— YOUR GOAL —
Copy the text of every entry below line for line, without changing any wording, and leave the pictures out of your answer.

DATA FOR THIS TASK Start Marker

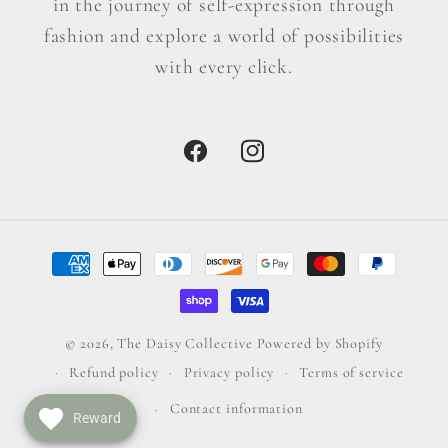
in the journey of self-expression through
fashion and explore a world of possibilities
with every click.
Facebook
Instagram
Payment
methods
© 2026,
The Daisy Collective
Powered by Shopify
Refund policy
Privacy policy
Terms of service
Contact information
Reward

DATA FOR THIS TASK End Marker

— EXERCISE ANSWER —
in the journey of self-expression through
fashion and explore a world of possibilities
with every click.
Facebook
Instagram
Payment
methods
© 2026,
The Daisy Collective
Powered by Shopify
Refund policy
Privacy policy
Terms of service
Contact information
Reward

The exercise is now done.